What does Netflix need to do next?
Disney+ is holding a lot of advantages when owning many of the world’s best-selling franchises today, but they also know how to be patient with their works. That’s why they release new episodes “drip” every week, helping even a mid-range hit like The Book of Boba Fett not be overshadowed in the midst of a vast content forest. Apple also applies the same tactic.
Netflix is the opposite. They produce profusely, and always upload all the episodes in a new season at the same time. This option is fine, but then what?

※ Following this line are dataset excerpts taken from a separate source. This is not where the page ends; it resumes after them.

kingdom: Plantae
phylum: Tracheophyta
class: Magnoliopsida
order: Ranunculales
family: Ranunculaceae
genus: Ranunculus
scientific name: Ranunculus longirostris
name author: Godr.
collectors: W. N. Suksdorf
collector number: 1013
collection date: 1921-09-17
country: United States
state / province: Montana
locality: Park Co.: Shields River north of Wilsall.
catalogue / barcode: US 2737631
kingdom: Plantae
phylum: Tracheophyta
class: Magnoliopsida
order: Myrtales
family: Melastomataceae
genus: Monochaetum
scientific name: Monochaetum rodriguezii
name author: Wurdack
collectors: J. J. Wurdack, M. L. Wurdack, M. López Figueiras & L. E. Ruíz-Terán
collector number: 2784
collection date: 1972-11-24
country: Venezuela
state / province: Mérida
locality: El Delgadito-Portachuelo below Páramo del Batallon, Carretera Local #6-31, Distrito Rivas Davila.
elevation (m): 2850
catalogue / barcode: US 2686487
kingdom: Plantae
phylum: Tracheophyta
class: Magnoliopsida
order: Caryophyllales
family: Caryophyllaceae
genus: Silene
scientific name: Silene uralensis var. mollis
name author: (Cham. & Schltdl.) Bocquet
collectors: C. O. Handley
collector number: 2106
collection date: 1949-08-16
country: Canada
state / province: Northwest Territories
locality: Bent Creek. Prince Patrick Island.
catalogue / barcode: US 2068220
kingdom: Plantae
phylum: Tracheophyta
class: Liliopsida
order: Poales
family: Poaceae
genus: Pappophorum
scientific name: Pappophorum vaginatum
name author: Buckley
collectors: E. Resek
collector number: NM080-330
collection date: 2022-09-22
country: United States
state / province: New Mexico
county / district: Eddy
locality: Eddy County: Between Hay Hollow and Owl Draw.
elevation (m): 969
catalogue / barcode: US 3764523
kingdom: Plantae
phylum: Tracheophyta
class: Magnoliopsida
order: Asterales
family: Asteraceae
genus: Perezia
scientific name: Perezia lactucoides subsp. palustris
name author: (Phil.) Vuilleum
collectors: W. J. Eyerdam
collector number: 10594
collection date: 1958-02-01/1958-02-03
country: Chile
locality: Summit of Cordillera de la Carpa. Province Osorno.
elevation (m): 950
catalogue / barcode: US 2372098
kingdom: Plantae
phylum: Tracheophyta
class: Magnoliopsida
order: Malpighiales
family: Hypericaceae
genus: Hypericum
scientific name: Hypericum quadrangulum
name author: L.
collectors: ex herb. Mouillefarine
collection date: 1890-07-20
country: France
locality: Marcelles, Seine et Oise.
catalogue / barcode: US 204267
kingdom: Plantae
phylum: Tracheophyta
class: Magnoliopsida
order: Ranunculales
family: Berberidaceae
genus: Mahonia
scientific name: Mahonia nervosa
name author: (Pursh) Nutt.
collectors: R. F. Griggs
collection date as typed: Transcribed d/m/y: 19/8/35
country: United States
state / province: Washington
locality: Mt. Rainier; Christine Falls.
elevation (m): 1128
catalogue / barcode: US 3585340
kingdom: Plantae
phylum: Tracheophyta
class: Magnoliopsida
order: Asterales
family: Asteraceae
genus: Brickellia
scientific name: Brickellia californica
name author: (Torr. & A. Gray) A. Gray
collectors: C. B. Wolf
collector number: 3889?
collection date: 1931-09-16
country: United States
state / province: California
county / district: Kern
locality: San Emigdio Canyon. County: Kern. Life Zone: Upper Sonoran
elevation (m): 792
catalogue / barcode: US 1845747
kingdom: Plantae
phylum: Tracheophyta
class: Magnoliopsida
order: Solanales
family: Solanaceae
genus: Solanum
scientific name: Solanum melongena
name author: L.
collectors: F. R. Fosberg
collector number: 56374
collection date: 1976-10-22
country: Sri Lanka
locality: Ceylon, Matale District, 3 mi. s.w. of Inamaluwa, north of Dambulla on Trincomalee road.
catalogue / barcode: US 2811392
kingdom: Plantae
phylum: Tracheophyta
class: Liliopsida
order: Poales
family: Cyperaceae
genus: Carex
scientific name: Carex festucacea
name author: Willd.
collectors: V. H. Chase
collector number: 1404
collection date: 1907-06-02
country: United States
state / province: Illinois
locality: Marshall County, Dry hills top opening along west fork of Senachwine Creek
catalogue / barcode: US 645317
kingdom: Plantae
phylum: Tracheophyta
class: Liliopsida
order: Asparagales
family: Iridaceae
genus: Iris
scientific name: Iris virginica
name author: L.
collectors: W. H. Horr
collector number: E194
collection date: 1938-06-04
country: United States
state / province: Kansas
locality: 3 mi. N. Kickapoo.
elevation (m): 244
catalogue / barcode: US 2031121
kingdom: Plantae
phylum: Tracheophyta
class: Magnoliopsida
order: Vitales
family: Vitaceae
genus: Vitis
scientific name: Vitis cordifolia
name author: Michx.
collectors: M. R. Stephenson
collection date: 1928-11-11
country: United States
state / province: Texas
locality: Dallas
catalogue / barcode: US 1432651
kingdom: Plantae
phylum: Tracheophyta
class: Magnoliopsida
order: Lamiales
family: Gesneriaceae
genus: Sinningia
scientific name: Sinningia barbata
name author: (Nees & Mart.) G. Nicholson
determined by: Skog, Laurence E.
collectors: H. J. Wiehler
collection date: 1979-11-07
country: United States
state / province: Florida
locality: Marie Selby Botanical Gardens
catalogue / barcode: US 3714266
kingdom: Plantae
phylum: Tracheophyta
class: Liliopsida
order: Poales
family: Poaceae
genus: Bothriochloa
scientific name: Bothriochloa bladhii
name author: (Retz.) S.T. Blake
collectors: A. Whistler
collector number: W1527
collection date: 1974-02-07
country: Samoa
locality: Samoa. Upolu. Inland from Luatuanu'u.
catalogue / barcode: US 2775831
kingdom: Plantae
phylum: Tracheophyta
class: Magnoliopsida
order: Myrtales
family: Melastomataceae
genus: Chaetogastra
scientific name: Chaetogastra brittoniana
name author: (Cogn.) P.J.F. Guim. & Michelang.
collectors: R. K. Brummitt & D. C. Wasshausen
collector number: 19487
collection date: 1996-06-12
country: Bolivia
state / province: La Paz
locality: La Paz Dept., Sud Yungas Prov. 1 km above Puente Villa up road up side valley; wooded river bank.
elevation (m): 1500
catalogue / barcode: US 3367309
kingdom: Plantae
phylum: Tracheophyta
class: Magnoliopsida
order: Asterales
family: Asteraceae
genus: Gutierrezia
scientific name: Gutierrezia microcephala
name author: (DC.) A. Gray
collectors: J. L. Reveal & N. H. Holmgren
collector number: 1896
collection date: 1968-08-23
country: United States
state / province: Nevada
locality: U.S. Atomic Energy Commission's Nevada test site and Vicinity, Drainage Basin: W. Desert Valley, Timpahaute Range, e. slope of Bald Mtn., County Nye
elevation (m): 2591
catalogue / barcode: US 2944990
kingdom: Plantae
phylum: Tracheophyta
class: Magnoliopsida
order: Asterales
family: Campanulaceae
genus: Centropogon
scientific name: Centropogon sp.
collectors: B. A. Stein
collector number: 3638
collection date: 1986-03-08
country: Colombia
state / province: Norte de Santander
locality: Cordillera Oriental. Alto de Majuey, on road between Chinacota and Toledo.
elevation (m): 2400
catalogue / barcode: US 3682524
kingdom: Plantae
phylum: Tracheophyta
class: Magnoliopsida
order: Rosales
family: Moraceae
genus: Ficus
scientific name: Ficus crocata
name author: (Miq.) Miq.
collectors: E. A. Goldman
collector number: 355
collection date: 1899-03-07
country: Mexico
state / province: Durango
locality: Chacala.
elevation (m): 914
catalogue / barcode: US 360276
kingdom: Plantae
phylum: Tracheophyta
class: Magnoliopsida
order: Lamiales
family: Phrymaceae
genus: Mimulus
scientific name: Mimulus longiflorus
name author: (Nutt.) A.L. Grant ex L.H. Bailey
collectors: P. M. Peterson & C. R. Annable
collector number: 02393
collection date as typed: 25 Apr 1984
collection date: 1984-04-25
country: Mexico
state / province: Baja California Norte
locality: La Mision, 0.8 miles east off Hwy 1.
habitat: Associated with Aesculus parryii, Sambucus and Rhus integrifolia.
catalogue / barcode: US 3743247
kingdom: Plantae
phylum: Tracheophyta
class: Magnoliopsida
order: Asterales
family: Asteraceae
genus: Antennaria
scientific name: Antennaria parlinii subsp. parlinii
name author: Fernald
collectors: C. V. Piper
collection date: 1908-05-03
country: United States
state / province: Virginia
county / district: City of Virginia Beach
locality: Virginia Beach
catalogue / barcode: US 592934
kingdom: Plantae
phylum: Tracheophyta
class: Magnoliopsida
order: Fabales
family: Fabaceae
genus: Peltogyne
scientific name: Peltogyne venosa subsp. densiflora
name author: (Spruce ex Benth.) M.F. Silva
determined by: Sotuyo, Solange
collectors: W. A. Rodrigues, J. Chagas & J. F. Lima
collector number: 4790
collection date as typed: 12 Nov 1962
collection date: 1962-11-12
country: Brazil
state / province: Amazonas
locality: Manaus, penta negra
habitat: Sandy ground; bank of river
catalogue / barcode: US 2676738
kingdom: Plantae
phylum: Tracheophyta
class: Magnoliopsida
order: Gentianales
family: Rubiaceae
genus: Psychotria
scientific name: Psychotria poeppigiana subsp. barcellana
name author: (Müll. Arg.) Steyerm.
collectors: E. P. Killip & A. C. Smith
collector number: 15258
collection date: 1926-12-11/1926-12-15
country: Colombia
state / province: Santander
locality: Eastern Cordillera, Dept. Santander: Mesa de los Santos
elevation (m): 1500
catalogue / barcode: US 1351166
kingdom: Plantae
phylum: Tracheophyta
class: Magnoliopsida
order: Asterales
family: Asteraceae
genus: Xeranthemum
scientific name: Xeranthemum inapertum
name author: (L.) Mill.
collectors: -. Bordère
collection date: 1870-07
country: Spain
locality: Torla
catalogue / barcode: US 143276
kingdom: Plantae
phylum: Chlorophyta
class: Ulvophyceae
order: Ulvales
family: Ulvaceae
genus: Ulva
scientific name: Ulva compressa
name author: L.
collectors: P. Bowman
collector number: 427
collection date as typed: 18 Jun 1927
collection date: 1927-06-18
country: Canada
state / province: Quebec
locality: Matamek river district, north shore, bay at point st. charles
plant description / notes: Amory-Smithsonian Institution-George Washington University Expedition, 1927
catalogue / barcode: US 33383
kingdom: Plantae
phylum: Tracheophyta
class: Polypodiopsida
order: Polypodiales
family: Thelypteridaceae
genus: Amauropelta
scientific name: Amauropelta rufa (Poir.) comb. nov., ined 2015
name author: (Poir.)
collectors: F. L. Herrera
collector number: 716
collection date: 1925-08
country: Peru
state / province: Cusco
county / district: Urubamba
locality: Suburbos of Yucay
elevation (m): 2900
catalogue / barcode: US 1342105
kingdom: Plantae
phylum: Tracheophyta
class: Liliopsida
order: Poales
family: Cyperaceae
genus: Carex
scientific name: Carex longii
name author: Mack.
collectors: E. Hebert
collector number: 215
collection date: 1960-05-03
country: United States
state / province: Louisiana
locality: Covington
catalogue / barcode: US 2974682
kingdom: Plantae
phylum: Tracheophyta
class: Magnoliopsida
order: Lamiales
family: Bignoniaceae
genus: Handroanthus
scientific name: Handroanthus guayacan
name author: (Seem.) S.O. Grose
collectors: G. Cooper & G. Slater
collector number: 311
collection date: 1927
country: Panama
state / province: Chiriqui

They coldly canceled a series of hit projects like Altered Carbon, American Vandal or the remake of One Day at a Time – all names that they wholeheartedly invested in, wholeheartedly supported in the early days.
This causes users to gradually form a suspicion of each new Netflix project, because it seems that whenever the series reaches a climax, they will immediately cancel. Tina Mulqueen said:Initially, I had to admit that Netflix was very good at seizing opportunities with content that other competitors were still hesitant to exploit. That has led to successes like Stranger Things – a work that has been rejected by many other platforms“.
“However, the green light for too many projects causes them to have quality problems, and the constant situation of project cancellation is also adversely affecting Netflix. They’re pushing for reality, not scripted shows, but this could completely get in the way of their overall content strategy, especially in today’s highly competitive environment.“.
“Netflix needs to strike a balance between attracting an audience and the quality of its content. Once the lockdown is over, it’s hard for non-scripted projects to continue to become pop culture phenomena. Sharpening its content strategy and constantly innovating are key factors in helping Netflix stay competitive.“.